**Supplied passage:**
On January 18 and 25, 1979, Hanna-Barbera ran two one-hour live-action specials under the umbrella title Legends of the Superheroes. The first special, "The Challenge", was loosely based on the Super Friends and the 1960s Batman series and included several other DC characters who replaced Samurai, Black Vulcan, and Apache Chief: Black Canary, Huntress, and Captain Marvel. The second special, "The Roast", featured Ed McMahon as emcee of the roast, along the lines of The Dean Martin Celebrity Roast specials. Due to Warner Bros.' contracts on Wonder Woman and Superman, the characters were unable to be featured on the specials.

===The Plastic Man Comedy Adventure Show===

Plastic Man appeared in the first season of Super Friends, in one episode. Later, Ruby-Spears Productions released a series starring the character in his own solo adventures.

===Batman===
A Batman animated series was also considered in the mid-1980s, presumably with Adam West reprising his role as the voice of Batman. "The Fear" was written as a pilot episode for the series, but was instead adapted into an episode of The Super Powers Team: Galactic Guardians.

**Data segment:**

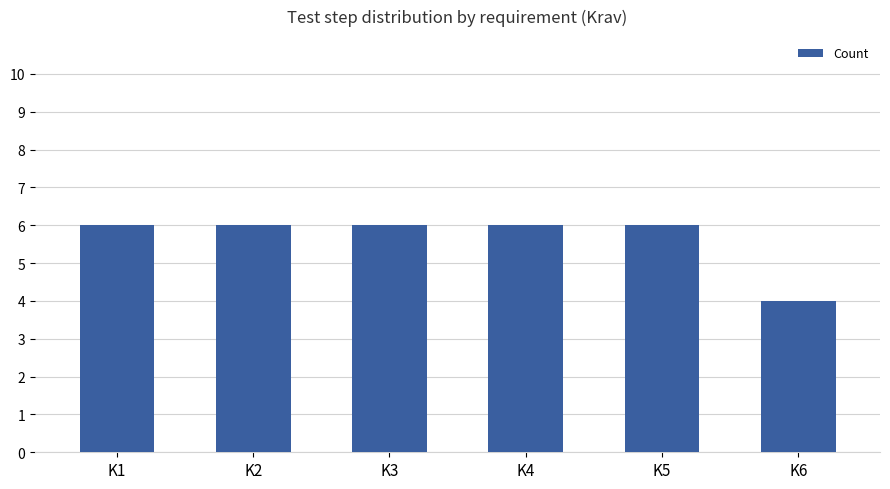

Approximately how many times larger is the value at K2 compared to K5?

1.0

**To do:**
(1) In the text about superhero television productions, who served as emcee in the second special, "The Roast"?
(2) Write the next part of the text about superhero television productions, starting after its final sentence.
The listing has no connection to the text about superhero television productions.

**Answers for the exercise:**
(1) Ed McMahon served as emcee of the roast.

(2)
===The New Teen Titans===
In 1983, a cartoon based upon The New Teen Titans comics began development. It was created as a companion for the Super Friends, to be set in the same continuity. Robin was not going to be featured in the cartoon though, at least not as a regular, since in the Super Friends universe, he was a member of the Justice League. Like Super Friends, the show was to be developed by Hanna-Barbera for ABC, but since shows like The Smurfs (airing on NBC) were so popular at the time, this show was never picked up by the network. The show would have featured Wonder Girl as the leader, along with Cyborg, Kid Flash, Changeling, Raven, and Starfire. Although the show failed to get picked up, a television commercial with a substance abuse theme did feature the Titans, as they would have appeared in the animated series, along with a new superhero named the Protector who would have been the replacement character for Robin. A Teen Titans animated TV program was eventually produced, adding Robin and removing Wonder Girl, Kid Flash and Protector.

===DC Super Friends===

Fisher-Price developed a toy line named DC Super Friends featuring DC Comics characters as toys for young children. A comic book series and direct-to-video original animation called The Joker's Playhouse (2010) was developed to tie-in. The video features the World's Greatest Super Friends theme, allusions to the Legion of Doom, and the Super Friends and their Hall of Justice.

==Comic books==
===Super Friends===
The first use of the Super Friends name on a DC Comics publication was in Limited Collectors' Edition #C-41 (December 1975-January 1976) which reprinted stories from Justice League of America #36 and 61 and featured a new framing sequence by writer E. Nelson Bridwell and artist Alex Toth. DC published a comic book version of the Super Friends from November 1976 to August 1981. The comic book series was launched by Bridwell and artist Ric Estrada. Zan and Jayna were given back stories and secret identities as a pair of blond-haired high school kids; they were more competent heroes than their animated counterparts.

While the television cartoons were not part of the same fictional universe as the DC comic books, Bridwell made the comic book accord with the other DC titles via footnotes.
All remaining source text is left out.